In this chapter we see the huntresss duke it out with a posh werewolf gal who thinks her shit doesn’t stink. The impulsive first person narrative combined with the witty dialogue between Dancy and the female werewolf are the crux of the issue. The interaction between the two takes up the bulk of the chapter, but it’s not nearly as boring as it sounds. They play a game of riddles, and at stake are Dancy’s life and a box of her sentimental belongings. Their interaction is extremely well done, very modern, and very relatable. They don’t sound you average comic book character; it’s not Superman telling you how much he loves his planet, it’s not Batman with his bitter musings on Gotham, nor is it over the top teenybopper talk in an attempt to relate to a younger audience. What you get is real and gritty coming from the mouth of a girl who couldn’t give a rat’s ass. The slow build up for the first half of the book is well worth it as the big showdown hits quicker than two shakes of a lambs tail, pitting the little white girl against the big bad femme-wolf.

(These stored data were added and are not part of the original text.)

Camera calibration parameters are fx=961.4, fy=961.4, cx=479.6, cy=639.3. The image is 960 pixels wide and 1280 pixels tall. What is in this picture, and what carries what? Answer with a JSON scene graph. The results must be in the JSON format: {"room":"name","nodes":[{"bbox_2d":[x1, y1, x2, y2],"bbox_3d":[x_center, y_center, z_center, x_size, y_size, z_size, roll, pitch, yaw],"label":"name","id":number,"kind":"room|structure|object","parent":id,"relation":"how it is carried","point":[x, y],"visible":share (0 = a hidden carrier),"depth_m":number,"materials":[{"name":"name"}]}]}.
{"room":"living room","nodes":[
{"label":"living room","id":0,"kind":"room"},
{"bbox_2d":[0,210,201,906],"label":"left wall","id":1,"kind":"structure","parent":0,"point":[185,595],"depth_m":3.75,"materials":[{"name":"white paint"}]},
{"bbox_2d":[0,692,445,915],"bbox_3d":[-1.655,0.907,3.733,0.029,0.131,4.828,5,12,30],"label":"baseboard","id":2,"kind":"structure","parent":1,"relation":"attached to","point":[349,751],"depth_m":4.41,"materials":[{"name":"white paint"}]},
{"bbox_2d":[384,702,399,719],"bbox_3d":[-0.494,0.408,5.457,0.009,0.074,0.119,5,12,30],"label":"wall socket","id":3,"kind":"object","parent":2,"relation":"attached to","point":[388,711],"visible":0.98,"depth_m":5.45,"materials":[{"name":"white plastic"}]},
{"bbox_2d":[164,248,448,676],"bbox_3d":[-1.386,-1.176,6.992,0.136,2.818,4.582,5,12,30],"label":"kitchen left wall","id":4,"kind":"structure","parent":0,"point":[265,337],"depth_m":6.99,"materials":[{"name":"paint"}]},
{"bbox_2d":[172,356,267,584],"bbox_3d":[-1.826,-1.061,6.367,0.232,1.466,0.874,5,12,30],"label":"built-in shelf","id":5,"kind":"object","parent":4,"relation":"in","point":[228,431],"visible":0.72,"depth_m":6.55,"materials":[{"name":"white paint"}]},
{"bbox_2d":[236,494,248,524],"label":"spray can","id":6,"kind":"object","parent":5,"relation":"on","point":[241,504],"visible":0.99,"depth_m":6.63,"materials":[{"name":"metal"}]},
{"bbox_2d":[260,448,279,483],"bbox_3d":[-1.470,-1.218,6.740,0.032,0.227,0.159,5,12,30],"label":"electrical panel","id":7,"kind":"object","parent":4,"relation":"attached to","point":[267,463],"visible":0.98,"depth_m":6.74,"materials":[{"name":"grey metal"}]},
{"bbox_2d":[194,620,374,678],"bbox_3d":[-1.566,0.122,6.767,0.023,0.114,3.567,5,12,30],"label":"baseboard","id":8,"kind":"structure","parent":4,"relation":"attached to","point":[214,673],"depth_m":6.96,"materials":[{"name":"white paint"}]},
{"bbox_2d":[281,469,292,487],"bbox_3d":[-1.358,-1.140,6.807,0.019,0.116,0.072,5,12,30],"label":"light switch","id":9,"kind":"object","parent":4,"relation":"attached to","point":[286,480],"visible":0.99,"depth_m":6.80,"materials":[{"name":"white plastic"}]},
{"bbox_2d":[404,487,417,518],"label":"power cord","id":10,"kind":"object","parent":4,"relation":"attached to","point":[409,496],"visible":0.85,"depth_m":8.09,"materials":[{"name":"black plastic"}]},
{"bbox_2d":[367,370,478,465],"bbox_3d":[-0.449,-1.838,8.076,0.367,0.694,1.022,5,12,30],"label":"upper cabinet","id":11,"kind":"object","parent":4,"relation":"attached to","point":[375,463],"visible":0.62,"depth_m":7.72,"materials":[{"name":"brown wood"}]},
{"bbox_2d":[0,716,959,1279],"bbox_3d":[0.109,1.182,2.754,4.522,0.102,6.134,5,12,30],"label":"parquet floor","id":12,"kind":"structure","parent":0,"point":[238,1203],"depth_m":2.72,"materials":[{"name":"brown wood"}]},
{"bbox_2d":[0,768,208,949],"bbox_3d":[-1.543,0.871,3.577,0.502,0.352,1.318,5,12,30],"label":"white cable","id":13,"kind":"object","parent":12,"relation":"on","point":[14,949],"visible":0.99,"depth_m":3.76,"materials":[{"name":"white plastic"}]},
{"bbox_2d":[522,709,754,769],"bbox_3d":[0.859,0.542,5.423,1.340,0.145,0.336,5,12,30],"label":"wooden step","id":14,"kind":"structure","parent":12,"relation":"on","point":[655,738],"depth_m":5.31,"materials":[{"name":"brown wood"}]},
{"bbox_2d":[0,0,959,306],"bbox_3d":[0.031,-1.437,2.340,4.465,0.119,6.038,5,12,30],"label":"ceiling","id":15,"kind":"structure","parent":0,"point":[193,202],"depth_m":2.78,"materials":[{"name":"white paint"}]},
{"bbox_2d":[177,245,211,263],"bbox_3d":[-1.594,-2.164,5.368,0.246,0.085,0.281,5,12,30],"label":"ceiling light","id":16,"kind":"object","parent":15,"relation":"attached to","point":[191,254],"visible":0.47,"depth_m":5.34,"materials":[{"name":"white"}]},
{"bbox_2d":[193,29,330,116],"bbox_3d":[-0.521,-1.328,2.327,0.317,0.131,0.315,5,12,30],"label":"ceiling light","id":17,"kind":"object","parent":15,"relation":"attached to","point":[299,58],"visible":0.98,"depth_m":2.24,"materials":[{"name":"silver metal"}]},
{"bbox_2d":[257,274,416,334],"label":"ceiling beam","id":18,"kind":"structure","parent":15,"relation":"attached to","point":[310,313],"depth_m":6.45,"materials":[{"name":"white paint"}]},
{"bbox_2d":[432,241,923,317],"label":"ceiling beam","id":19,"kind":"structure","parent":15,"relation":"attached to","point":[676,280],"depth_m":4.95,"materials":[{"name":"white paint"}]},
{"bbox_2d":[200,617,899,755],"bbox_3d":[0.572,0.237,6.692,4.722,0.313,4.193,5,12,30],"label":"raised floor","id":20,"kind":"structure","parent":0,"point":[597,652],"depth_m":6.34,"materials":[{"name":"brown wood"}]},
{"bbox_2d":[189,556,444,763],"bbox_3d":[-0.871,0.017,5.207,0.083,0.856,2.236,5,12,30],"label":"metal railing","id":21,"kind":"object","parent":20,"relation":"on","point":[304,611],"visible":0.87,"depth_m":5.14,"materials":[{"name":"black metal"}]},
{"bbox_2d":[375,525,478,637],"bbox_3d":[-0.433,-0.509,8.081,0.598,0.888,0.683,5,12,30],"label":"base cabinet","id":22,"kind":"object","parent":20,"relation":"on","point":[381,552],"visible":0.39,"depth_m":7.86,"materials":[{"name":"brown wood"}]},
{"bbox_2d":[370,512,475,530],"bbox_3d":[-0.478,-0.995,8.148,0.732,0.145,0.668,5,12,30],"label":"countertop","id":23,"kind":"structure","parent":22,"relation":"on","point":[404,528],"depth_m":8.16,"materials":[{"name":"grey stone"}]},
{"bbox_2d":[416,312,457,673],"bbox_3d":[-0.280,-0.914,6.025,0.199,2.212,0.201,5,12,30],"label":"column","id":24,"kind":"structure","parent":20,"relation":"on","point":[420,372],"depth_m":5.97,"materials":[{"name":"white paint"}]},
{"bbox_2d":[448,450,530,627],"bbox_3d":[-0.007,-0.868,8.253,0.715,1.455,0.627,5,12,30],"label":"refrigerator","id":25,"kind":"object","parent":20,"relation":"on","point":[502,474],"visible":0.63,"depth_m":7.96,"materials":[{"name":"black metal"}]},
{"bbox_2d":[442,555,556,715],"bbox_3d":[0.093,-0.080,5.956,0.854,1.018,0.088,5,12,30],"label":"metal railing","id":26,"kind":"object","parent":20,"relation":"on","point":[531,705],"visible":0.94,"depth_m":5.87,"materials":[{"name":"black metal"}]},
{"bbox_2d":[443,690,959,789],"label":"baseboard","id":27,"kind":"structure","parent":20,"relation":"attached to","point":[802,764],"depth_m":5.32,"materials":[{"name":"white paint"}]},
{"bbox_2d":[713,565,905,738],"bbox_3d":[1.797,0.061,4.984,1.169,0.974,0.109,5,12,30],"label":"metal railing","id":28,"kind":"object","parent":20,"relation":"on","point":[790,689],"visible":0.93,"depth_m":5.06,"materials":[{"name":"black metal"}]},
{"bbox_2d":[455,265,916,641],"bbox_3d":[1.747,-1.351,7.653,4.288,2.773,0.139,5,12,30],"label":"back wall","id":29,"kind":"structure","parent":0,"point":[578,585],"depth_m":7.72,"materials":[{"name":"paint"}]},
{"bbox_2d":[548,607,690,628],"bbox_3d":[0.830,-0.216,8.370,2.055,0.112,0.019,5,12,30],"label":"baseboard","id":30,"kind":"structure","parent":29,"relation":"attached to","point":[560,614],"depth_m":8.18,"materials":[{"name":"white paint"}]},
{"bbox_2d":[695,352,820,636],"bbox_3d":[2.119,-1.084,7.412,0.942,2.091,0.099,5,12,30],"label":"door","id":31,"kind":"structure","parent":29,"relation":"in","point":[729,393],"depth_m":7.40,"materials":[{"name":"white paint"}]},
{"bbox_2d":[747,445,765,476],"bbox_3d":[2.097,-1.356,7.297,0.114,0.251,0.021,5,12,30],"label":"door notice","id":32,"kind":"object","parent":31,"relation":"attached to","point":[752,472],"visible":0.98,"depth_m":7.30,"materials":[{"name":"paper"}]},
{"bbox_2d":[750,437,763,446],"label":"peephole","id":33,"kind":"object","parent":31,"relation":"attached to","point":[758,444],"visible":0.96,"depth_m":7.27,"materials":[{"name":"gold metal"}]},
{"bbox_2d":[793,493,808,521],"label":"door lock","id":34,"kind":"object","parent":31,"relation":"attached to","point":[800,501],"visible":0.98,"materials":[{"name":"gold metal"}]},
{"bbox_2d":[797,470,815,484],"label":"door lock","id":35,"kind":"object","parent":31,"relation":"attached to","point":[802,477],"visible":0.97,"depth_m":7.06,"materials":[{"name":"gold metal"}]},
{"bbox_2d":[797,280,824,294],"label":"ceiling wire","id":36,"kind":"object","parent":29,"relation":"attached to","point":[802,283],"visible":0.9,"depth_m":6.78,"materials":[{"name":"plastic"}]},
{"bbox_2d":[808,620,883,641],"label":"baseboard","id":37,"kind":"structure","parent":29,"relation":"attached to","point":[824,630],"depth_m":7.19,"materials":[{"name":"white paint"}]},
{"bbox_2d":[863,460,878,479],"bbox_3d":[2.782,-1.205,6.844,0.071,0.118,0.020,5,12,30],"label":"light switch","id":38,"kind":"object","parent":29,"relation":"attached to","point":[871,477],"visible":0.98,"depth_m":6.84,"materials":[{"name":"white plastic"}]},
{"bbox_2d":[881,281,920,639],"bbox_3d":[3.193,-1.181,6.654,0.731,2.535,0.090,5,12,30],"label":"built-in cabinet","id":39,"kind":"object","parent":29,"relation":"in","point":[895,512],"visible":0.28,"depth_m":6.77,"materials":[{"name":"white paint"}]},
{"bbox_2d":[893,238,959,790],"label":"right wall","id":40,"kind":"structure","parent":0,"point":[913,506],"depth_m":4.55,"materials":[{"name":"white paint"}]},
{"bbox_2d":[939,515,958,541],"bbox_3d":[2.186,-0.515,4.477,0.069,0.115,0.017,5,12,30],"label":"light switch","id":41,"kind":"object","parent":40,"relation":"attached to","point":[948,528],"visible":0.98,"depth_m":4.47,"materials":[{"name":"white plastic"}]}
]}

The fact that Kiernan has already developed the world and the character in her previous works proves to be extremely beneficial for the first issue. There’s no bologna character intros, no lame narrative gimmicks, she simply puts you pulls into the world, without so much as offering a chance to deny it’s allure. Once you’re in, you’re hooked. As one would expect from an established author, the writing is remarkably solid. I have a feeling this series will breed a whole new audience for Kiernan’s novels. I know I will be seeking out all of the preceding Dancy stories in preparation for the next issue.
The building conflict between the female characters works perfectly, and makes for some beautiful panels. As the story heats up and Dancy’s furious angel rears her ugly heads, it becomes clear that “Alabaster: Wolves” is going to be a gorgeously odd mini-series with many layers to examine over and over again. I’d like to point to one panel in particular with Dancy and her fiery angel, but there are so many that stand out that it’s hard to pinpoint just one instance. The whole issue looks fantastic. However, there is one spread in which the albino huntress holds a bloody knife and it honestly made my jaw drop because of how elegant it was. Steve Lieber does a commendable job, and he’s equally responsible for the high quality of this book.
There are plenty of subtleties in the art as well aside from the flashy panels. The dark haired woman slowly transforms into a horrible beast throughout the pages, and when you finally realize what she is, you’ll find yourself saying, “Holy crap, werewolves are cool!” Something you probably haven’t said in a long time.
The book gives off a fairytale vibe with an adult twist for the contemporary world. The style is reminiscent Angela Carter’s The Bloody Chamber, and even evokes some Stephen King. It’s clear that Kiernan has the chops, and I sincerely hope we start to see more of her in the comics industry. “Alabster: Wolves” #1 is a perfect introductory issue. It’s hard to get a sense for where the book will go from here, but I can’t wait to further explore this wonderful world. “Alabaster: Wolves” is everything you could ever want from a fantasy horror story.